Our HACC is provisioned and managed based on Infrastructure as Code (IaC) and Ansible Automation Platform (AAP). Just as the same source code always generates the same binary, an IaC model generates the same environment every time it deploys. This allows us to reset the whole infrastructure to a defined state at any time. In fact, we can re-install and set up from scratch—without other interaction—all of the servers in our cluster in about an hour.
The following figure shows a simplified model of HACC’s Ansible automation platform:
Ansible Automation Platform (AAP).
The playbooks defining our cluster are grouped into two categories: IaaS and PaaS playbooks. We refer the IaaS playbooks to the YAML files describing the infrastructure itself. This relates to the OS installation (including the definitions of partition sizes and similar lower-level attributes), virtual machines, networking setup, load balancers, connection topologies, and Debian package installation.
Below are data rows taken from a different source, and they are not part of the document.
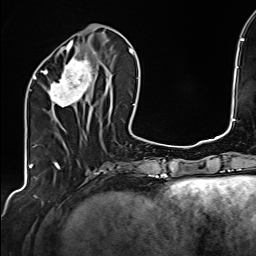
Breast MRI (dynamic contrast-enhanced), one axial slice; position 58 of 160 along the scan axis; cropped to one breast; dynamic contrast-enhanced series, time point 2 of 6 at this slice position (early post-contrast); 1.5 T; TE 2.4 ms, TR 5.2 ms; 256 × 256 image matrix. Female patient.
Annotated regions visible in this slice (semi-automatically segmented with operator editing):
- enhancing-tissue mask used for the functional tumour volume (all voxels passing the contrast-enhancement thresholds inside the analysis volume; usually the tumour): bounding box [x1, y1, x2, y2] px = [34, 47, 108, 120]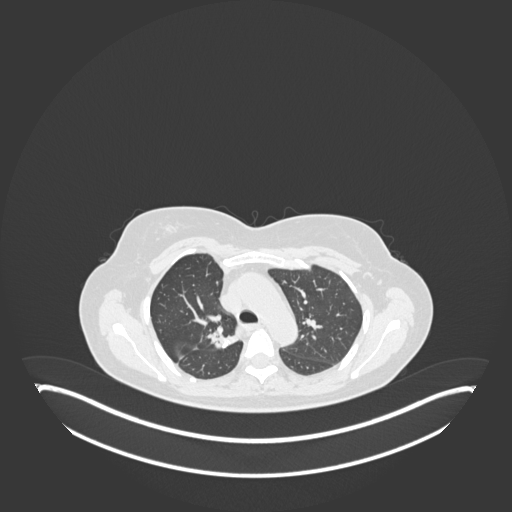
Chest CT, one axial slice. Slice 123 of 181 in the series (ordered by position). Reconstruction kernel B30f. Lung window (W 1500 / L -600 HU). 1 mm slice thickness. 512 × 512 image matrix. Patient: female, 65 years. Case-level facts recorded for this patient, not image findings: clinical TNM (as recorded): T1b N0 M0; histopathological grade: G2.
Outlined on this slice (bounding box drawn by a radiologist):
- lung tumour (recorded histology: adenocarcinoma): bounding box <206,327,240,350> (left, top, right, bottom; pixels)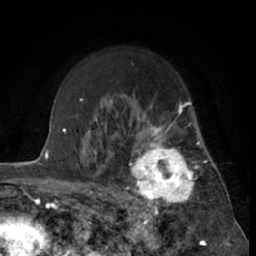
Breast MRI (dynamic contrast-enhanced), one axial slice; slice 46 of 66 in the series (ordered by position); cropped to one breast; dynamic contrast-enhanced series, time point 2 of 7 at this slice position (early post-contrast); 1.5 T; TE 3 ms, TR 6.3 ms; 2.4 mm slice thickness; 256 × 256 image matrix. Female patient.
Annotated regions visible in this slice (semi-automatically segmented with operator editing):
- enhancing-tissue mask used for the functional tumour volume (all voxels passing the contrast-enhancement thresholds inside the analysis volume; usually the tumour): bounding box [x1, y1, x2, y2] px = [121, 116, 201, 212]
With the PaaS playbooks, we take care of installing the software allowing users to develop their heterogeneous accelerated applications.
Thanks to IaC and AAP, we can easily follow Xilinx’s tools versioning release schedule as mentioned in Releases.
In order to maintain the health and performance of our cluster, two different pipelines are executed to ensure servers sanity and optimal functionality:
- Weekly pipeline on build servers: Deals with memory leak mitigation, resource cleanup, consistent performance, and improved reliability.
- Daily pipeline on deployment servers: In addition, ensures that all servers are reverted to the Vitis Workflow at the beginning of the day.
The exact pipeline execution times are reflected on the booking system itself.